We want to share real stories, from real women. Your voice is so important – and we want to help you feel heard.
STORIES LIKE YOURS
Gabi's Story (Indiana)
“I didn’t like where my life was going….I met the father of my child on Christmas Eve. He started getting really possessive and really angry with me…I was just like, we need to break up… Probably a week or two later, I felt weird. I took a pregnancy test at my friend’s house, and I was on her bathroom floor and I was like ‘oh my God. My life has ended. I was not even able to take care of myself, let alone another human being.’ I had no support system, no hope. I didn’t know what to do. But I heard about Matrix in . I told her (the counselor) that I missed the cutoff to get an abortion, so I made an appointment in Chicago to get an abortion… but going on the bus, seeing him, completely turned my life around. A whole 180. I started doing my prenatal care. I quit smoking. I quit drinking. I started eating healthy. I got a new job. Things were finally starting to look up…. I was induced and had him the following morning. I fell in love for the first time in my whole life.”
Beth's Story (Colorado)
“Even though I grew up conservative, and abortion and being pro-life was always really big for me…I never had to really deal with those convictions until I was faced with the idea that maybe I wasn’t as pro-life as I always thought I was. I contemplated calling an abortion clinic multiple times. I wished for a miscarriage because I thought that would make all the problems go away…The minute I heard his heartbeat…everything changed. All of sudden, it was me and this other little person…Having him has been the most amazing experience in the world. “Today I have two children. They are my greatest gifts. My best adventure.”
Hannah's Story (Tennessee)
“When I found out I was pregnant, it was really hard for me to understand, like, what to do now? Everyone around me was telling me to just get an abortion. It only takes like three hours and you’ll be on your feet in no time. You’ll be fine. But my first ultrasound is when it really hit me: it’s not just a fetus. It is a baby.”
D’s Story (California)
“I actually had an abortion. I was young at the time and the thing was to “eliminate” the child. My family said that was the best decision. But I’m telling you, my boyfriend at the time did not want me to have that (abortion.) When I had it done, it was procedural. No ultrasound. I think if I saw that, heard that, it would have been real to me. I’ll tell you, to this day, there isn’t a day that goes by that I don’t think of that child.”
“After several months of waiting, Miss Libby arrived and I got to be in the hospital room right along side her birth mama. It was such an amazing experience that I will never forget or take for granted.
Watching another woman give birth to her baby and then giving her to another woman to care for is one of the hardest and most selfless things anyone could do. I have incredible respect for birth mothers for choosing a better life for their babies, one that they will never know. A second chance for their baby, the love of their life even if it isn’t one where they get to hold and love them.
Everyone’s adoption process is different but one thing is for sure, the blessing in the end is beyond what you could ever imagine and the things that you go through help change and grow you to be a stronger and better person which I am so thankful for.”
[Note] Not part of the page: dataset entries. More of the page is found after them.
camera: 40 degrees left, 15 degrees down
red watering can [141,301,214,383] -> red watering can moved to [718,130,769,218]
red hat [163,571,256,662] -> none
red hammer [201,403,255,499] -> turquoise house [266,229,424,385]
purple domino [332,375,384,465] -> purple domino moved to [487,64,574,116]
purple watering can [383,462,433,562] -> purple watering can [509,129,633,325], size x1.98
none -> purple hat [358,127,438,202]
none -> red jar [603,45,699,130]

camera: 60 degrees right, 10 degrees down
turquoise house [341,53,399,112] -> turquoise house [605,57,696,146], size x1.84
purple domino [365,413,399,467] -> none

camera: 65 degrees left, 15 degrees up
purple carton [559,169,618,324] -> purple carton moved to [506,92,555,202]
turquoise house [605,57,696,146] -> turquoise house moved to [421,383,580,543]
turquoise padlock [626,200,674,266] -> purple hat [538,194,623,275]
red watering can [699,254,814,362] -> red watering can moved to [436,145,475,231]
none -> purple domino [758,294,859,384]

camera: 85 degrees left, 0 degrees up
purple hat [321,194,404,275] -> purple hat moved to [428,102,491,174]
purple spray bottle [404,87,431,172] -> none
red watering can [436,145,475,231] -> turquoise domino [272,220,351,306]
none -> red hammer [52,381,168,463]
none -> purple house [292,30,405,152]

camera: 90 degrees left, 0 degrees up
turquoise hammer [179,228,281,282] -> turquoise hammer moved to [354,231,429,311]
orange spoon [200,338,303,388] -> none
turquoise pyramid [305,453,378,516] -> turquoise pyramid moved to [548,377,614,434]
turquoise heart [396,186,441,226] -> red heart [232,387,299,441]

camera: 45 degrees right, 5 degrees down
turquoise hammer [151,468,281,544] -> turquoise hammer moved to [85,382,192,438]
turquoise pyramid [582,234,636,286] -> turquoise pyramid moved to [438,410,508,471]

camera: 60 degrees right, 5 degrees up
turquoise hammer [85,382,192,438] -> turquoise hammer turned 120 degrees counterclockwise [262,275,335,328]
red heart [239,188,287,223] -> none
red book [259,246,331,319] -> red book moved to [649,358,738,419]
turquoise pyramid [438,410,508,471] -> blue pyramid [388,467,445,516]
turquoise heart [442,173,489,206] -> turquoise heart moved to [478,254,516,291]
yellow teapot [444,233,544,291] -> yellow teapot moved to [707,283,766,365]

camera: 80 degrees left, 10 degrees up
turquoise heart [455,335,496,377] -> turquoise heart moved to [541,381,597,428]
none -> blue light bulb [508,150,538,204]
“In 1990 I was an unmarried mom. I already had a 12 year old daughter and a 8 month old baby. At the time, I thought I was just fat. I looked in the mirror one day and knew my stomach was an odd shape. I was pregnant. I was in a very abusive relationship so I went to an abortion doctor. I told him I already had two children and I was in an abusive relationship. He agreed to do it. He said he was going to give me a shot and I would come in the next day for the second half of the procedure.
I got on the table and lay there. He was getting ready to give me a shot that would soften my cervix for him to do the abortion the next day. In that moment I thought, it doesn’t matter how awful my life is, I just can’t do it. During the exam he told me I was 19 weeks pregnant. I knew enough to know that in about another month that baby could live outside the womb. Because of this pregnancy, I ended up leaving my abusive relationship and taking my other two children into hiding. My son was born with a smile on his face. He just celebrated his 26th birthday on May 9th.
When I look at my son today, he is such a beautiful soul and everyone loves him. Since Kent was born he’s always had this beautiful smile. He was born 6 days after my own birthday and after he was born, life got better. At the time I was in an abusive relationship, working at an awful minimum wage job and didn’t know what to do. But people helped me. We lived in an empty apartment without furniture for 6 months. Today, I’ve become somebody because when I was at the point of giving up, I didn’t.
It’s really important that no matter the situation someone is in, organizations give them options. They need to be able to make a decision based on factual information and resources. I’m so glad that I changed my mind that day. I was on the table and the doctor had the needle in his hand. I was seconds away from aborting my son. I never thought I’d ever tell anyone this story. His life is not only a gift to me, but to the world. It’s so important that women don’t make decisions out of fear or not having resources and information. The more education, support, and resources you have makes your life easier.”